Tutorial

Upload Data to PostGIS using QGIS

There are many ways to upload data to a PostgreSQL/PostGIS database, including both GUI and command line tools. QGIS can be used to upload both spatial and non-spatial data into PostgreSQL/PostGIS. In QGIS, there are at least five ways to load data into a PostgreSQL/PostGIS database using the QGIS GUI, namely:

1. Export to PostgreSQL is a native QGIS tool in the processing toolbox that supports the export of any vector layer to an existing PostgreSQL connection. This simple tool has some helpful options, such as converting single-part geometries to multipart, but lacks the ability to do things like transform data into different SRIDs on import or set a primary key.

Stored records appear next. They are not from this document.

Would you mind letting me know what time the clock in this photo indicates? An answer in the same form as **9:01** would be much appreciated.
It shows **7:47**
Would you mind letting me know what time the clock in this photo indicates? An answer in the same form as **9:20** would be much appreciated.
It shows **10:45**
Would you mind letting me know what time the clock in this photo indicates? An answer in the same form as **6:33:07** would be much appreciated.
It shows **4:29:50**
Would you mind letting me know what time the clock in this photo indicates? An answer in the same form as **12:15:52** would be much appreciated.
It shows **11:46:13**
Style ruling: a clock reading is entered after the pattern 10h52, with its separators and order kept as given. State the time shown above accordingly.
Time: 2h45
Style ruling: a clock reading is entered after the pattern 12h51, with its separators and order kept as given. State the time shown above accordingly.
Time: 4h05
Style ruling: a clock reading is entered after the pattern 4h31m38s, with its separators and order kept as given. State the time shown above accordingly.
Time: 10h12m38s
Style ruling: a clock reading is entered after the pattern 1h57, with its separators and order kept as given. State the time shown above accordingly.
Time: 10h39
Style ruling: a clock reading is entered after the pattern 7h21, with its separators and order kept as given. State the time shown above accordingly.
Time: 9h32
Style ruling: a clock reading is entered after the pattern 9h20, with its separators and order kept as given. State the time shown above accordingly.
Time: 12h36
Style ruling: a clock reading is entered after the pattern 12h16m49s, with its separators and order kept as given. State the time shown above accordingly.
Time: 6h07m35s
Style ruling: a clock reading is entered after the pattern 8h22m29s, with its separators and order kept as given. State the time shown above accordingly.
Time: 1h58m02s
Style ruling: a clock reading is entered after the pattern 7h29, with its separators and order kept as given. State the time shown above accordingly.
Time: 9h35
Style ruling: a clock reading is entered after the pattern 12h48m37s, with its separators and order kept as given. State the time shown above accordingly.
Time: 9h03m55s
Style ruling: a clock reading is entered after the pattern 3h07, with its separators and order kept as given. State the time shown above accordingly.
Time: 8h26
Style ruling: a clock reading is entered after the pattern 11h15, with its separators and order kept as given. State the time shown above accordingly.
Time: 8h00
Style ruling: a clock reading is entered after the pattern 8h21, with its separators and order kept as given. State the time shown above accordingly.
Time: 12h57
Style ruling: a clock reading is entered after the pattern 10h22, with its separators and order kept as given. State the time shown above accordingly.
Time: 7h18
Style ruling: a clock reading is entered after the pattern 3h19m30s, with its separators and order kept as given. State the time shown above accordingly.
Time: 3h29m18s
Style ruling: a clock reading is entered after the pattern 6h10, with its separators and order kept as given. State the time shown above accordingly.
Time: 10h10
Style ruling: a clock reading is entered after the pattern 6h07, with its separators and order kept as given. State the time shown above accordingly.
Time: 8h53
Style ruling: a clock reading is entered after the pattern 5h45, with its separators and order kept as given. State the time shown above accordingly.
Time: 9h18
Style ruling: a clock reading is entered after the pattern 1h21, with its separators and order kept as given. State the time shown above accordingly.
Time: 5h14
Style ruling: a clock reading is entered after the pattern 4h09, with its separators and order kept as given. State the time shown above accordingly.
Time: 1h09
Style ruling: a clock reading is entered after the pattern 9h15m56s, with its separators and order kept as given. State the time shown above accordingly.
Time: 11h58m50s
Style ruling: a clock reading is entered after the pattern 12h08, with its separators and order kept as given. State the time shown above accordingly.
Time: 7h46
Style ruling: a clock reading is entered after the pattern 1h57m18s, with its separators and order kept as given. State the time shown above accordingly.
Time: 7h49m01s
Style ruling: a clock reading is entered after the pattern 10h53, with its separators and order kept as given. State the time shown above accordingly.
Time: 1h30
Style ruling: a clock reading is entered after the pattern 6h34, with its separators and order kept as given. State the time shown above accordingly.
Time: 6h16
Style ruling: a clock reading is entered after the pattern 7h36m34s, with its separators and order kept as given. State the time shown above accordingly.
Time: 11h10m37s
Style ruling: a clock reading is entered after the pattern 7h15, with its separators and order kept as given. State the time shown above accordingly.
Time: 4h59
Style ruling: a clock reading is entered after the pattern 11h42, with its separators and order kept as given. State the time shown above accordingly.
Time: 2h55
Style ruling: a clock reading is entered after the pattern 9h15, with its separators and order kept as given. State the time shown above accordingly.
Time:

Batch processing is possible with this tool and it can be incorporated into the Graphical Modeler. 

2. Export to PostgreSQL (available connections) and Export to PostgreSQL (new connection) are two GDAL tools that can also be used to export vector data to an existing or new database connection. These tools provide more export settings than any other tool in QGIS, such as the ability to reproject to other CRSs, the ability to filter values on import using a WHERE clause, and the ability to set a new column as the primary key (e.g. id). As with the Export to PostgreSQL tool above, the GDAL tools can be used in batch processing and custom QGIS tools in the Graphical Modeler. 

3. The DB Manager’s Import Layer/File tool is very similar to the GDAL tool for exporting data to PostgreSQL. It provides a core set of tools for exporting data to PostgreSQL, such as setting the primary key, setting the name of the geometry column, setting and source and target CRS, replacing the destination table, and converting names to lowercase. Unlike the previous tools, this tool can only be used in the DB Manager and cannot be used for batch processing or in the Graphical Modeler. Consequently, this tool does not integrate into QGIS’ processing framework so when loading a large layer with this tool, QGIS may appear to freeze as the data is exported to the DB. Although opinions vary, the DB Manager is still a very useful tool for uploading data to PostgreSQL.

4. Dragging and dropping layers from the Layers Panel to the Browser Panel into an existing database is another way to load data into PostgreSQL. This can be done by expanding the desired database so you can see all the schema, then dragging a layer and dropping it onto the desired schema. Given there are no input parameters for this tool, all data is imported with source values for layer name and CRS. One notable modification that can be made when using this tool is the layer name. The layer is imported based on the layer name in the Layers Panel, which is not necessarily the filename. Caution should be used when importing using this technique since it does not create a sequence on import, even if there is no ID field. 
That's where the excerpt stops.